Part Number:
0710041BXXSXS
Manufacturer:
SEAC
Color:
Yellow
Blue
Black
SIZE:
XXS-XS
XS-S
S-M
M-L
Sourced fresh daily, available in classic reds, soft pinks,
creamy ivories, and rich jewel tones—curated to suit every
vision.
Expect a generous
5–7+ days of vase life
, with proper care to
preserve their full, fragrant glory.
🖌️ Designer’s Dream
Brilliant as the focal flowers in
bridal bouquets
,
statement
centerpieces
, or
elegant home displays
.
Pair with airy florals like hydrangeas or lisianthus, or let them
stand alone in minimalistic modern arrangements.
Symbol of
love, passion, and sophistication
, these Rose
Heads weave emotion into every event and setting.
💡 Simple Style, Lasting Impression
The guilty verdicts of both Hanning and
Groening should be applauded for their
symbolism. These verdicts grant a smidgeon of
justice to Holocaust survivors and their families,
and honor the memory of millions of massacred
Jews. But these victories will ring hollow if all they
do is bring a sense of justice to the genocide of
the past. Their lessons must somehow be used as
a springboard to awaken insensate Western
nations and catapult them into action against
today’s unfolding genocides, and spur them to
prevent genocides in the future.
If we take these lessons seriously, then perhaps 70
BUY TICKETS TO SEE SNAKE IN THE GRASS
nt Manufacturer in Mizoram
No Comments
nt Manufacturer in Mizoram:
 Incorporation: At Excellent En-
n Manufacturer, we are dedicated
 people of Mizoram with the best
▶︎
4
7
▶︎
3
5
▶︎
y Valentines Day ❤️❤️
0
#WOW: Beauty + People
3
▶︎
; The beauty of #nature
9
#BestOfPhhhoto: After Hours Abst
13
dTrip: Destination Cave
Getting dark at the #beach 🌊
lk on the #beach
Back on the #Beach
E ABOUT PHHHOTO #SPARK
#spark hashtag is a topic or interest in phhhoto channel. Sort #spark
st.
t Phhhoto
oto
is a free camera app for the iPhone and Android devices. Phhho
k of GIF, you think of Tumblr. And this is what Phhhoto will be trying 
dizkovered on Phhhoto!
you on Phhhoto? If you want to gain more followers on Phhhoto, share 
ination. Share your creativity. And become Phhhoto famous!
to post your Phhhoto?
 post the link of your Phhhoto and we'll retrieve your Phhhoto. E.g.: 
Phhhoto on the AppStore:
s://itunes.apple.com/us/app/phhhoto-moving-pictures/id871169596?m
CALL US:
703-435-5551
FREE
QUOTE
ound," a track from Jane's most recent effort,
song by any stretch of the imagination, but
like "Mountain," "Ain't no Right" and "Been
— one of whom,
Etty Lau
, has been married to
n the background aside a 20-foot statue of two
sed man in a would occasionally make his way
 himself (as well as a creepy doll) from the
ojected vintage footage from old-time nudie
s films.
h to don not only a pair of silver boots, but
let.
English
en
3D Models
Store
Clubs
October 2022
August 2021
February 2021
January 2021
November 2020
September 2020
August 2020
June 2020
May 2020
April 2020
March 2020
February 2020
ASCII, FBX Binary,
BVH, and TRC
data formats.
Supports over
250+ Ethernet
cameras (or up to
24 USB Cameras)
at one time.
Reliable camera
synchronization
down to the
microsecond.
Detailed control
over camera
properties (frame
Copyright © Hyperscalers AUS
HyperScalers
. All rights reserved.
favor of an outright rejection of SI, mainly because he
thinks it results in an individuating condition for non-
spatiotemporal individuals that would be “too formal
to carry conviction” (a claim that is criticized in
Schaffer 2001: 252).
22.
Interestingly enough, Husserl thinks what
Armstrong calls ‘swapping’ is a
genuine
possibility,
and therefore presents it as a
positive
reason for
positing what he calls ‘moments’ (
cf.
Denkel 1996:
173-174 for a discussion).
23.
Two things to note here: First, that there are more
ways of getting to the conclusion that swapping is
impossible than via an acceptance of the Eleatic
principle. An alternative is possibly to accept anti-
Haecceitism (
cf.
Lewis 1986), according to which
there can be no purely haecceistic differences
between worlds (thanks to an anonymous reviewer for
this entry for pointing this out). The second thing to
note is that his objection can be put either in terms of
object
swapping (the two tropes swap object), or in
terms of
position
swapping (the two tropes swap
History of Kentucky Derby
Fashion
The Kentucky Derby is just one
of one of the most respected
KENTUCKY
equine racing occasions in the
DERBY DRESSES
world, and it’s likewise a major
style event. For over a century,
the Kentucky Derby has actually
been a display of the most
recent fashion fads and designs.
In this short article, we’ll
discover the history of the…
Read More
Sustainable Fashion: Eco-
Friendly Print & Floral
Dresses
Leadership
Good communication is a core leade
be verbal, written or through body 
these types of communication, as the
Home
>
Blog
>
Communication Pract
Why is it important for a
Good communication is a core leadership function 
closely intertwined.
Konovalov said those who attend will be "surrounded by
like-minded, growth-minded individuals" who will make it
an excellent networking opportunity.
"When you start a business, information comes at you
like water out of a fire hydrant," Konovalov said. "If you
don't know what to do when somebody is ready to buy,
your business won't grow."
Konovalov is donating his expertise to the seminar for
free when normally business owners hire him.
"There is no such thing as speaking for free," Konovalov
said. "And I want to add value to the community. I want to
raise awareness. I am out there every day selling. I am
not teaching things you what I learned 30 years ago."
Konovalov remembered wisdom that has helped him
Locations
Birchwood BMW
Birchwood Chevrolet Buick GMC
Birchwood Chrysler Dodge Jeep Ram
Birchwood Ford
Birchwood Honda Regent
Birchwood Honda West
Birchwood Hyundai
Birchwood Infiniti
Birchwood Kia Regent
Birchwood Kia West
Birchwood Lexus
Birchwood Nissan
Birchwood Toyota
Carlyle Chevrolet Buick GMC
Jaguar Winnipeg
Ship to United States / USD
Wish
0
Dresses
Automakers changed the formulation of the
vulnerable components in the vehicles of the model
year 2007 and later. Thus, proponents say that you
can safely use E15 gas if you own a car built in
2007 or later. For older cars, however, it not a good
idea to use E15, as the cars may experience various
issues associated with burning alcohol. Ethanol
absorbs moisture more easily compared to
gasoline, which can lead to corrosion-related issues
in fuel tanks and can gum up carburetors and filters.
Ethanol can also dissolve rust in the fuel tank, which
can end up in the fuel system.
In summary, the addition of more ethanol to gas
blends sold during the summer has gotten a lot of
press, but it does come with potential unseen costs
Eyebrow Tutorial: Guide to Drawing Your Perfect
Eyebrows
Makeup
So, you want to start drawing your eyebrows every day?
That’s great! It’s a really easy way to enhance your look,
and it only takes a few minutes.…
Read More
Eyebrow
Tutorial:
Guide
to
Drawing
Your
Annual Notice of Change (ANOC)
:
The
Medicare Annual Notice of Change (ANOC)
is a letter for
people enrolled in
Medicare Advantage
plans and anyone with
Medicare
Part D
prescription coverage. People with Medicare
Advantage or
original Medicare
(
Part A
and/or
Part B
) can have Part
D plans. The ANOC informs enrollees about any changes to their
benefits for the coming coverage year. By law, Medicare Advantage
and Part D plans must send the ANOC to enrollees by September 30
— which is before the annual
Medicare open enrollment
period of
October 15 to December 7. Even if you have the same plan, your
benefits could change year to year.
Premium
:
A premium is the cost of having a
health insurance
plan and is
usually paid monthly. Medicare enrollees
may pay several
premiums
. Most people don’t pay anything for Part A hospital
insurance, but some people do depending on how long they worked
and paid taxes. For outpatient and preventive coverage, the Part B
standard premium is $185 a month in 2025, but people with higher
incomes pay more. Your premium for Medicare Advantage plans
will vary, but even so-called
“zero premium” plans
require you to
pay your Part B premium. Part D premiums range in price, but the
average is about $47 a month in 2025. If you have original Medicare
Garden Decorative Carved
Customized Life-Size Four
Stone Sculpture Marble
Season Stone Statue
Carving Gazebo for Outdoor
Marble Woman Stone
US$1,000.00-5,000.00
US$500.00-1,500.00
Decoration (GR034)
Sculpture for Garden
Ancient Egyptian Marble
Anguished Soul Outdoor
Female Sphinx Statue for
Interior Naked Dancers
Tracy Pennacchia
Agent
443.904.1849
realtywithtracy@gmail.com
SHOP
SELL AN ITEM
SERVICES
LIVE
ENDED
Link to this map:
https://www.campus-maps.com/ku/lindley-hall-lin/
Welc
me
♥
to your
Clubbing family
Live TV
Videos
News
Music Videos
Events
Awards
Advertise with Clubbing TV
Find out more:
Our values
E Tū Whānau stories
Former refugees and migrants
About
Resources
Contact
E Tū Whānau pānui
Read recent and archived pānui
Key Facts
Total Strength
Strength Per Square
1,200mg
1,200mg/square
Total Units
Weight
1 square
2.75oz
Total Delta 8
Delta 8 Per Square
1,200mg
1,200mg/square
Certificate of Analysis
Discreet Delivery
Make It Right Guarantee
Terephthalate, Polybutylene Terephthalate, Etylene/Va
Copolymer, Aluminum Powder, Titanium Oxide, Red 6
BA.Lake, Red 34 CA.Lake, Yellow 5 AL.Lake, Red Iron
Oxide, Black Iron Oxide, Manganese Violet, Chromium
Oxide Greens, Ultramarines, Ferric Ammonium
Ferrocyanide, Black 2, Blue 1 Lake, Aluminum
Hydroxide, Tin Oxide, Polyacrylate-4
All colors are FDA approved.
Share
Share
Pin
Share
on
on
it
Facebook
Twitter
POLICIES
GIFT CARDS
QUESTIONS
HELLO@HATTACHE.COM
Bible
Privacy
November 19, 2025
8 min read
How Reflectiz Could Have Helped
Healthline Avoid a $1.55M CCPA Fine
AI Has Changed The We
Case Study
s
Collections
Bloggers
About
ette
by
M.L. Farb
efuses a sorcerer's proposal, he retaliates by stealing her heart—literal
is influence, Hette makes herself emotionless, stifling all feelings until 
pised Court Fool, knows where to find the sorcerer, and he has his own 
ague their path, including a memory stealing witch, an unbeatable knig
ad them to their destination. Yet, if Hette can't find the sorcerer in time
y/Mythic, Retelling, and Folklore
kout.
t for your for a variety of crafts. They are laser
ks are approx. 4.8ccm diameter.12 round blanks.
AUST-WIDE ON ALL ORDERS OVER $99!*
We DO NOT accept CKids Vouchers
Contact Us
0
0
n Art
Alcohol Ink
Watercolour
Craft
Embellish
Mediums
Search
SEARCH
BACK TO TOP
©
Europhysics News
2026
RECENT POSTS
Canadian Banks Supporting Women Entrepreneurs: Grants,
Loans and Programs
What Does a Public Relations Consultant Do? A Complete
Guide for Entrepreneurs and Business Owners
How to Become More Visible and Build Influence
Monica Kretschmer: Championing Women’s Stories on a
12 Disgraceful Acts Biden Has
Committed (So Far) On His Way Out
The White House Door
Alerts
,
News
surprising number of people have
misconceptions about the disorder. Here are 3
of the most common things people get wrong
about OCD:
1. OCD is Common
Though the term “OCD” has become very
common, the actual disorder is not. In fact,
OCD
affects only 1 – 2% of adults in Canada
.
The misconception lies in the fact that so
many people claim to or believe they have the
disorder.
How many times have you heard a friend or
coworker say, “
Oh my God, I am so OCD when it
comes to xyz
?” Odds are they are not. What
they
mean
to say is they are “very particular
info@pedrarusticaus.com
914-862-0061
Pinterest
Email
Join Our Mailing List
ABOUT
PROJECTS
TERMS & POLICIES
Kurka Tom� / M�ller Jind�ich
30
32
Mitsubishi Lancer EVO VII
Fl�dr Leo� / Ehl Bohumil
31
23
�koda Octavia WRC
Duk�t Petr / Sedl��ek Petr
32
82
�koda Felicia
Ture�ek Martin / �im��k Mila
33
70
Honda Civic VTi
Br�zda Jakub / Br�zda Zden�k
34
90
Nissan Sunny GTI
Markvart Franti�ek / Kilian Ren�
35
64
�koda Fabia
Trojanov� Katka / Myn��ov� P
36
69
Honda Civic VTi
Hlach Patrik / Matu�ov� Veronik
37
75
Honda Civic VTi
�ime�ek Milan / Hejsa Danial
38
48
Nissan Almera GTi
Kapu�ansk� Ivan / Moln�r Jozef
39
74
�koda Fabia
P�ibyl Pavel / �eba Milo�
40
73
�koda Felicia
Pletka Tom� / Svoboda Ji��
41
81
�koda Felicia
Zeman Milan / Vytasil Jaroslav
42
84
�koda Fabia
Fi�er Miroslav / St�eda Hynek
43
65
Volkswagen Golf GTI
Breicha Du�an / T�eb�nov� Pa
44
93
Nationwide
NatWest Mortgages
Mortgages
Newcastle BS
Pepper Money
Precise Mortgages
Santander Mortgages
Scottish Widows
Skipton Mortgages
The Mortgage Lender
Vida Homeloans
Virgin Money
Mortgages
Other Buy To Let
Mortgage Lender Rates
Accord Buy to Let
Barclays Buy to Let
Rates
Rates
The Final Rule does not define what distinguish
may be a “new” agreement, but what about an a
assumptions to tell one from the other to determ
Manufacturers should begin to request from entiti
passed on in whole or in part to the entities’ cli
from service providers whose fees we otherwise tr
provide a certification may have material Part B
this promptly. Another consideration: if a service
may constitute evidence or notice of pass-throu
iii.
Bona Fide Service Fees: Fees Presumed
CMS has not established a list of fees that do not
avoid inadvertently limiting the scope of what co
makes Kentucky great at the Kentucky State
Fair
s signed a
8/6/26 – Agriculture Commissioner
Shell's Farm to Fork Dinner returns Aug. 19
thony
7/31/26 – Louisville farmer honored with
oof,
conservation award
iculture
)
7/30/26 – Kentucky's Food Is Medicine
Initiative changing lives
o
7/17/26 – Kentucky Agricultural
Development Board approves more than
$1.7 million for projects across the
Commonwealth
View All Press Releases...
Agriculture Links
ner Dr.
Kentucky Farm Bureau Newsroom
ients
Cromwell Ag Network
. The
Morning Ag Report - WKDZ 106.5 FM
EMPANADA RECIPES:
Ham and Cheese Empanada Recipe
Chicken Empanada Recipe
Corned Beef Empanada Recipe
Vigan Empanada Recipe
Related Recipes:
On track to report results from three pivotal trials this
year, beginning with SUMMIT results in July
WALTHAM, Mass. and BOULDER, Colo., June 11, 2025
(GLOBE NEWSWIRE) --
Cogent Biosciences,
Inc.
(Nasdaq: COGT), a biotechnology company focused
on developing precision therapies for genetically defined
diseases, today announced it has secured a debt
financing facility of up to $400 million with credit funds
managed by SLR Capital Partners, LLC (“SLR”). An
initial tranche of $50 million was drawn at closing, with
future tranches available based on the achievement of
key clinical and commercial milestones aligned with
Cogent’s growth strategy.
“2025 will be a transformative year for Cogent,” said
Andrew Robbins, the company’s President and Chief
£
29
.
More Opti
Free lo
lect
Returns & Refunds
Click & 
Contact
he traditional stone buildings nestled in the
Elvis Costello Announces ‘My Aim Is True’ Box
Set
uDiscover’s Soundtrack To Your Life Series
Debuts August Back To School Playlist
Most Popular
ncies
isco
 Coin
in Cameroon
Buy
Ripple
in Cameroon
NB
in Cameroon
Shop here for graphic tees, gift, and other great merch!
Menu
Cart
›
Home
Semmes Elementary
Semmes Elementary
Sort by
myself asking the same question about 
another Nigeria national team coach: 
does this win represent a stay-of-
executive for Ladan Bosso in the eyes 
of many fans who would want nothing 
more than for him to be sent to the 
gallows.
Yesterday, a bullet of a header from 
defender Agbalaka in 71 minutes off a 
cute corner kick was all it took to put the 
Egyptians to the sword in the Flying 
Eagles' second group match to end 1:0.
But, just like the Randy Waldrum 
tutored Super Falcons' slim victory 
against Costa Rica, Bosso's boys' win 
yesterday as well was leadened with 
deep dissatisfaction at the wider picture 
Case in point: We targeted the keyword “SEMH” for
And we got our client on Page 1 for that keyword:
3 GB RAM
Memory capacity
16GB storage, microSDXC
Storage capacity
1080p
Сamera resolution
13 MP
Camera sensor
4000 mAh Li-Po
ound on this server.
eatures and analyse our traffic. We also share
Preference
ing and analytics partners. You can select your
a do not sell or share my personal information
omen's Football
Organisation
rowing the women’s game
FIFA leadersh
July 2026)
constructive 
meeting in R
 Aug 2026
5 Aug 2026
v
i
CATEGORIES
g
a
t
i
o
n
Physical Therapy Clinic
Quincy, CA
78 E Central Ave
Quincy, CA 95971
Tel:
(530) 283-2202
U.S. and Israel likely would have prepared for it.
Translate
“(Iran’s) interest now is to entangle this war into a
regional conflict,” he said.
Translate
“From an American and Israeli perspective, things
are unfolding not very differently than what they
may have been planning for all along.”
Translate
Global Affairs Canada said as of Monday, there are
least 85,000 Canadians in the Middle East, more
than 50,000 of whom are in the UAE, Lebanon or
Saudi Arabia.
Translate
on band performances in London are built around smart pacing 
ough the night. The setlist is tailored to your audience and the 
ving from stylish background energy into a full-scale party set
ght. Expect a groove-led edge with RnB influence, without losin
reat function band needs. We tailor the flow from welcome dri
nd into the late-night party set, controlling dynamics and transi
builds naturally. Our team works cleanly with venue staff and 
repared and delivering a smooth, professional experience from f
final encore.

────────────────────────────────────────

> _WHAT TO PRODUCE_
Some lines contain the word "Canada". Pull each one out of the listing.

> _PROBLEM SOLUTION_
affects only 1 – 2% of adults in Canada
Global Affairs Canada said as of Monday, there are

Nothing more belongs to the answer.